Though Tourists Love It, Euro Disneyland Is Stuck in the Red

`C'EST genial!,'' yells a small French boy, as he leaves Euro Disneyland's new ``Temple of Doom'' thrill ride. With this shout, he is giving the ride about the highest verbal thumbs-up a French child's vocabulary offers.

What is not so fantastic - but rather downright bleak - is the 20-month-old theme park's financial performance.

Having announced $908 million in losses for the year through Sept. 30, Euro Disney is now attempting to restructure its $4 billion debt. If it cannot, Euro Disney officials warn that the elaborate development east of Paris could close.

The dire warnings took an even darker turn last week when Michael Eisner, chairman of Walt Disney, the entertainment group that owns 49 percent of Euro Disney, told shareholders that the Paris park's financial performance was ``dreadful.'' It is Disney's ``first real financial disappointment,'' he added.

The tone is not typical ``Disney,'' but neither is Euro Disney's performance. While Euro Disney swims in the red, Disney's movies, products, and the American theme parks continue to register brisk (20 percent) profit growth.

Most analysts see the warnings of closure and Mr. Eisner's tough words, including statements that Disney will only go so far to rescue Euro Disney, as part of a high-stakes game of chicken that Disney is playing with Euro Disney's creditors - most of which are French banks.

Disney wants to ``scare'' the banks into restructuring the park's debilitating debt, the argument goes.

But the banks suspect that the park's situation is not quite as bleak as its owners want them to believe. They doubt that Disney wants to face the horrendous blow to its image a closure would produce.

The irony is that, amidst all this negative publicity, Euro Disneyland is actually an uncontested popular success. More than 18 million visitors have poured through its turnstiles, making the first leisure park of its dimension in Europe the top tourist destination in France, ahead of the Eiffel Tower, the Palace of Versailles, or the Louvre museum.

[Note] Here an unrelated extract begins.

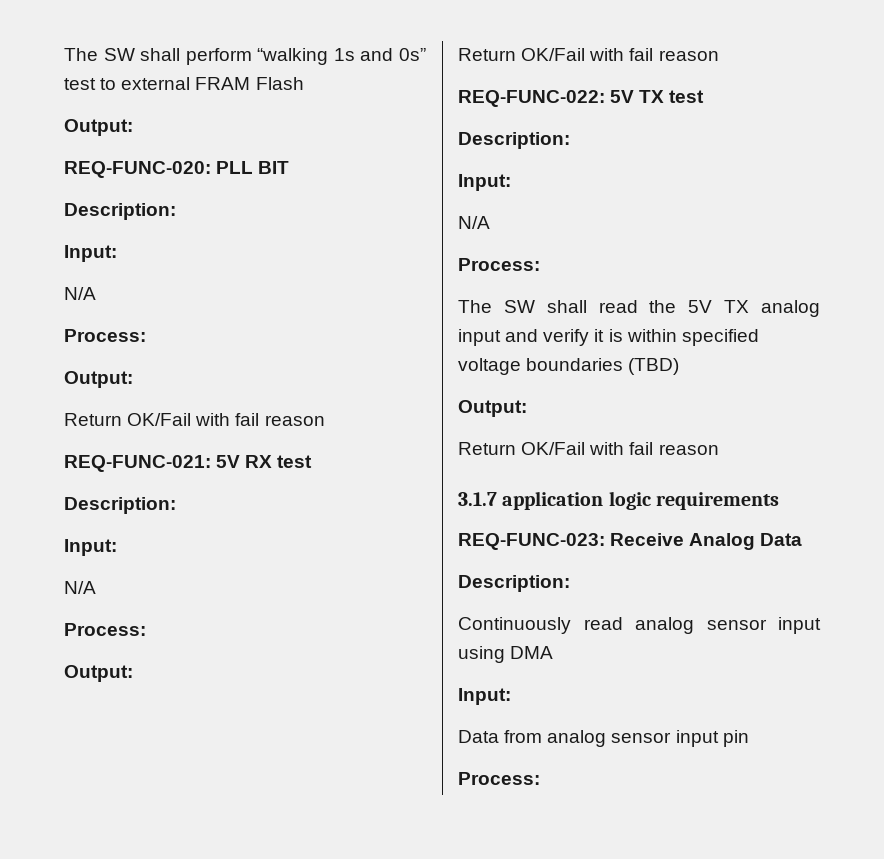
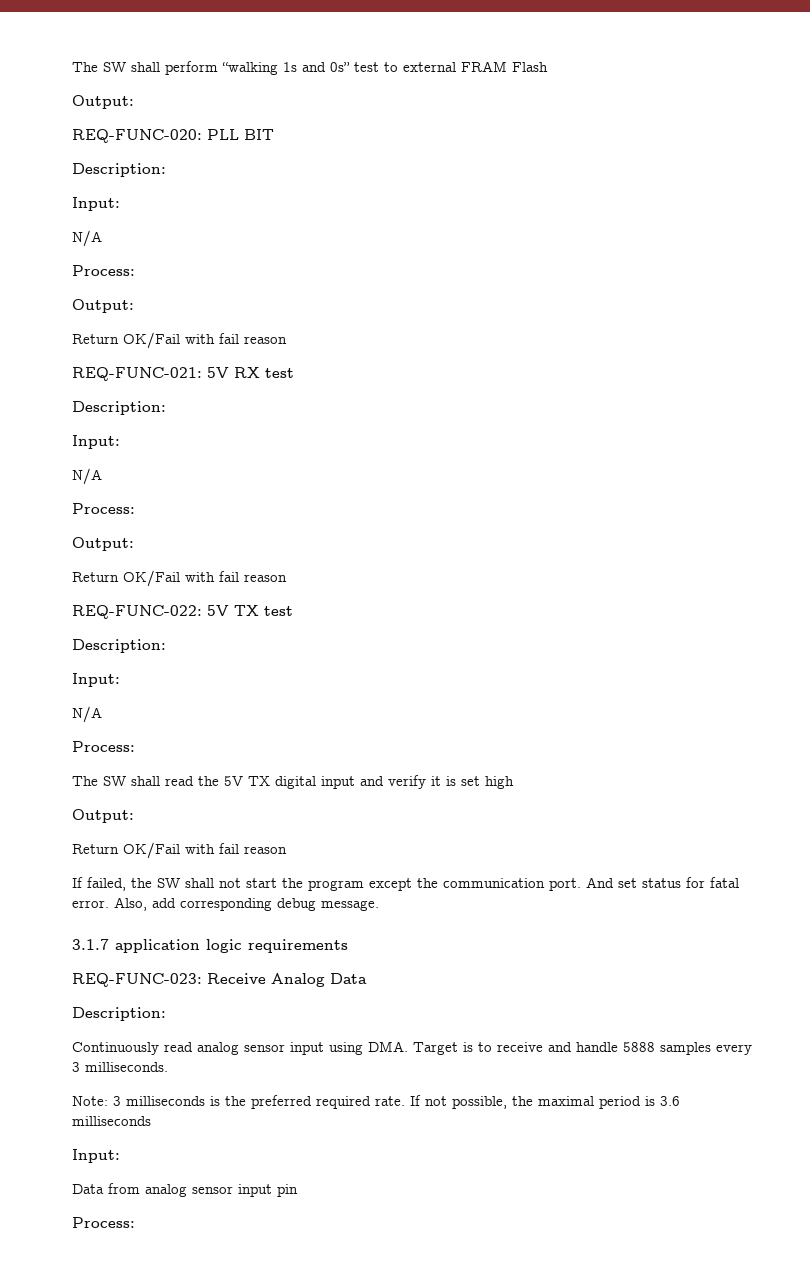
[761,300,820,317] analog -> [275,776,316,789] digital
[626,329,759,346] [458,358,680,375] [458,400,527,417] [458,442,719,455] within specified voltage boundaries (TBD) // Output: // Return OK/Fail with fail reason -> [461,776,514,789] [72,809,134,823] [72,842,287,859] [72,877,739,891] [72,897,379,911] set high // Output: // Return OK/Fail with fail reason // If failed, the SW shall not start the program except the communication port. And set status for fatal error. Also, add corresponding debug message.
[510,646,554,659] DMA -> [368,1041,752,1055] [72,1062,168,1072] [72,1095,680,1109] [72,1116,151,1126] DMA. Target is to receive and handle 5888 samples every 3 milliseconds. // Note: 3 milliseconds is the preferred required rate. If not possible, the maximal period is 3.6 milliseconds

In fewer than two years, Euro Disneyland also has become a bigger tourist destination than such tourism-dependent countries as Greece, Morocco, and Tunisia.

The park's problems lie elsewhere: high interest rates on the project's initial development loans, a strong French franc that makes visiting France more expensive for non-French Europeans, and a European recession. People come to the park, but they do not spend much money once they are inside, and not enough of them stay in the park's hotels.

A clearer picture of Euro Disneyland's future is expected after Jan. 15, once an audit sought by its creditor banks is complete. The parent Disney company has said it will support the park only until March 31.

Another irony of the Euro Disney saga is that the brinkmanship over the park's future comes just as France seems to have come to terms with having one of Mickey Mouse's residences, an incomparable beachhead of American culture, in its backyard.

At first the park was likened to a ``cultural Chernobyl'' by one Parisian intellectual. President Francois Mitterrand sniffily pronounced - as if speaking for the country - that the park ``is not my cup of tea.'' At the first signs of the park's tough financial picture, openly gloating reports appeared in the press.

Now, news reports emphasize the park's good attendance record, examples of the fun visitors are having, and the pain that the park's financial troubles is causing for its employees - just like so many other French companies that are having to lay people off.

One explanation is that Euro Disneyland is now run by Frenchman Philippe Bourguignon. The American Robert Fitzpatrick and a coterie of other American managers were shipped out last April. Since then, Mr. Bourguignon has been trying to ``Europeanize'' the park with more flexible admission-price scheduling and wine in restaurants. Another explanation is that there is a greater realization that trouble at the park means trouble for more French workers, who already face a 12 percent national unemployment rate. One other reason may be that - pride and a love-hate relationship with the United States aside - the French have come to realize that Euro Disneyland may have something worth saving.

``This is beyond my highest hopes,'' exclaims one French woman, to no one in particular, as she views the park's electric light parade on a recent shivering-cold Paris night. Euro Disney only wishes it could say so much for its financial picture.